I’m going to say something I shouldn’t and that is there just might be a few other lost poets.

No. Are we breaking some news this morning?

It’s possible, Abraham.

This is exciting. Can you tell me something more? How many and who they are?

We don’t even know who I am.

Well heh heh that puts a different spin on things doesn’t it? Uh well uh if you can’t substantiate that there exist more lost poets wandering about who knows where or why then we might have to edit that out. Let’s pick back up with that question I asked. What about that vow of poverty?

What about that I punch you in the face?

I wouldn’t like that. I’m just asking the questions. Do you consider yourself one of those tough guys like Hemingway or Mailer?

How do we know I’m not a woman?

I was just going to say or Joyce Carol Oates.

Yes.

I suppose you need to be tough. How it’s possible to reach the beauty of the artist’s subject with that kind of toughness is always something that has fascinated me.

Not me.

And what do you seek with your work?

I like it when they guffaw.

Come on, you’re sending me up. You’re telling me that you accept all the hardships that come with being a lost poet, the last lost poet, and all your aspirations amount to is to be a two bit jester!?

I don’t know. I’m lost.

Did it start out that way or did you have a loftier calling once?

I think so. Back when everything I wrote came out pinched and on stilts. I had a loftier calling then.

What were you trying to attain then?

I was hoping I could mold language into my own image and they would name a constellation after me. I feel sick. sniff.

It’s okay to start out with a selfish reason. All children do. No doubt over time you have given much to the world unselfishly long after those hopes were dashed.

sniff sniff.

Okay. The time has come to perform the last poem ever.
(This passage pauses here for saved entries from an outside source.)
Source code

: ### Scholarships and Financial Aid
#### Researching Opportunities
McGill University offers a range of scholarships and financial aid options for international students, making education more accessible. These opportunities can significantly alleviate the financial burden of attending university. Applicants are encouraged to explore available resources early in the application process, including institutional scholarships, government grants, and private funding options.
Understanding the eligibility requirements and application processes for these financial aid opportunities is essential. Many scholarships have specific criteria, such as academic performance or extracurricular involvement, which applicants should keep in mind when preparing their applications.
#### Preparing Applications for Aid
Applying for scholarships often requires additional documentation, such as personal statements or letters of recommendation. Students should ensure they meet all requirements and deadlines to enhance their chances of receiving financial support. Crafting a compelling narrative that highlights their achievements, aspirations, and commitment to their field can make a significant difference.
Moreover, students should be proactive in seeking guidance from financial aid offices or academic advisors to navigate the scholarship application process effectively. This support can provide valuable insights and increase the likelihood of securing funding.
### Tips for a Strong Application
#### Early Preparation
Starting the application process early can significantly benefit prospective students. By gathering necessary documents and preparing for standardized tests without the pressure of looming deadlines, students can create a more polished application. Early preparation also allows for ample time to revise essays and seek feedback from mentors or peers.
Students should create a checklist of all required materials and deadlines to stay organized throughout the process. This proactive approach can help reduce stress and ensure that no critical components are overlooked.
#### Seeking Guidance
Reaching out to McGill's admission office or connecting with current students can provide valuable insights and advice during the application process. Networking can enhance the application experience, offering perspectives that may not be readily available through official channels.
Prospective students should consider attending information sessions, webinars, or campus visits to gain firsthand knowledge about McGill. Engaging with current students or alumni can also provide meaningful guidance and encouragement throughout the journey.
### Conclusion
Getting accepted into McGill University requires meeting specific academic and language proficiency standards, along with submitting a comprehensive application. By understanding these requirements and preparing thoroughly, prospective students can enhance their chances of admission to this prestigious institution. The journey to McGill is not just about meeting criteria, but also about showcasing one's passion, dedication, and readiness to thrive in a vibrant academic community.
Are you sad or happy about this?

We’re doing the world a favor.

I will tell our listeners the title is Have Some More Apocalypses. Is there anything you would like to say about it first?
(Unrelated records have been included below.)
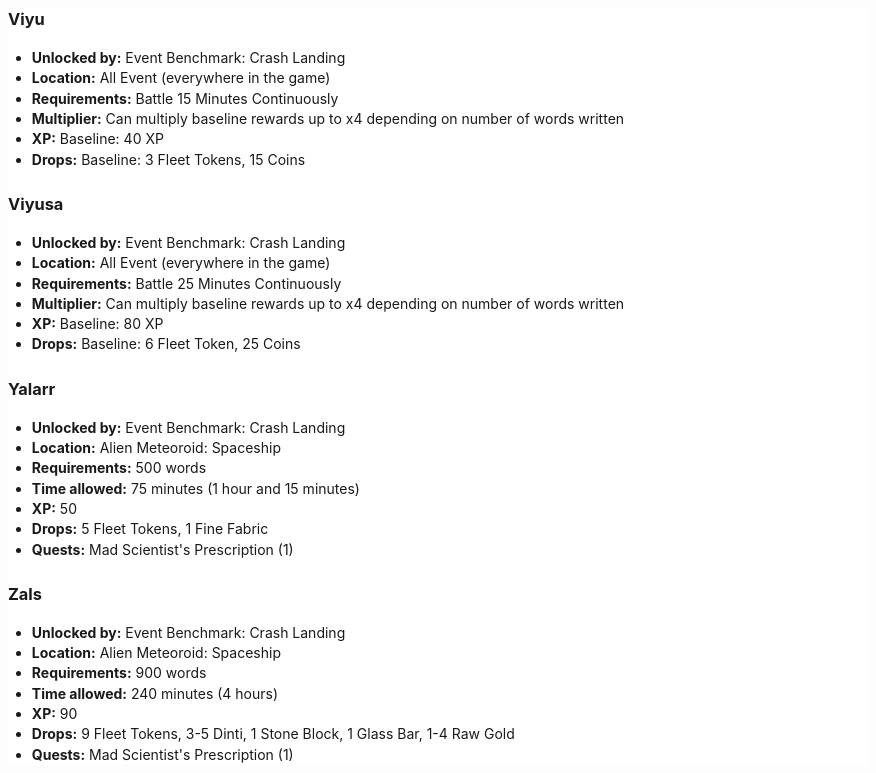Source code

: ### Viyu

- **Unlocked by:** Event Benchmark: Crash Landing
- **Location:** All Event (everywhere in the game)
- **Requirements:** Battle 15 Minutes Continuously
- **Multiplier:** Can multiply baseline rewards up to x4 depending on number of words written
- **XP:** Baseline: 40 XP
- **Drops:** Baseline: 3 Fleet Tokens, 15 Coins

### Viyusa

- **Unlocked by:** Event Benchmark: Crash Landing
- **Location:** All Event (everywhere in the game)
- **Requirements:** Battle 25 Minutes Continuously
- **Multiplier:** Can multiply baseline rewards up to x4 depending on number of words written
- **XP:** Baseline: 80 XP
- **Drops:** Baseline: 6 Fleet Token, 25 Coins

### Yalarr

- **Unlocked by:** Event Benchmark: Crash Landing
- **Location:** Alien Meteoroid: Spaceship
- **Requirements:** 500 words
- **Time allowed:** 75 minutes (1 hour and 15 minutes)
- **XP:** 50
- **Drops:** 5 Fleet Tokens, 1 Fine Fabric
- **Quests:** Mad Scientist's Prescription (1)

### Zals

- **Unlocked by:** Event Benchmark: Crash Landing
- **Location:** Alien Meteoroid: Spaceship
- **Requirements:** 900 words
- **Time allowed:** 240 minutes (4 hours)
- **XP:** 90
- **Drops:** 9 Fleet Tokens, 3-5 Dinti, 1 Stone Block, 1 Glass Bar, 1-4 Raw Gold
- **Quests:** Mad Scientist's Prescription (1)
Well you know how everything is an apocalypse. We’re always hearing about the next one. In addition I’m hoping this will tie in with the rest of your show. Donald Trump can be seen in that light but it wasn’t written for him. He doesn’t deserve it. It’s an apocalypse that this is the last poem.

Sigh. How did we come to this?

No one wanted to look it in the face. I mean, the shifty eyes. The aggressive stuttering. The hairy armpits.

The Apocalypse

The full lips
The Apocalyptic hip chicks
in all their empty splendor
wrapping their tiny arms around
an anatomic event.

Shh
A ‘relativisation’ to be sure. We’re all hedging our assertions
and imagining eschatological rescue feats. Esquetrology predicts we’ll be dead when Equuleus nips the seventh star of Pegasus.
This has all been clearly indicated in the fairest apocraphalyspal tradition
Mainlining a fresh set of perambulations.

Fuck this apocalypse

Have another.

Your druthers

Drubbers all

Volunteer

Have another from the recesses of guttural responses predating all columns

of molded vain roundness

Forget these artifacts “that still stand”
Have this other
Purely nonfosselized
still not organic nor growing
nonexistant
as far as tell can
see
nonetheless fortuitous
(as given on Mount Supposition)
Sacred ground sans firma
particlesplit.

It’s a glorious!place one doesn’t have to believe in
Your own potential was seen once or infinite
in one form or another
formulizing debt to a cause
Formalizing existence
only to see it all come crashing down.
Well, fuck that apocalypse!
Have yet another.

“Check, please.”

a pocket I Ching
ain’t nuthin but a series
of 64’s and 6 threes
a blurry-eyed cross
between a hotspot on the earth
and a universal first time for everything

but hey! it’s as simple as that hat and flat Rockefeller ring finger
Save your monkeys in a lilac bag of fuck you
and roll

A hat full of feathers and bubble gum and troops
set loose with the Three Pigmen of the Apocaloops


trapped inside marbles

on a sacred playing surface of your choice.

The final poem. Thank you, long lost poet. Now tell us your name, please.

No.

We’re going to take a short break and if we come back we are going to begin again with a rousing rendition of YMCA, Donald Trump’s favorite song.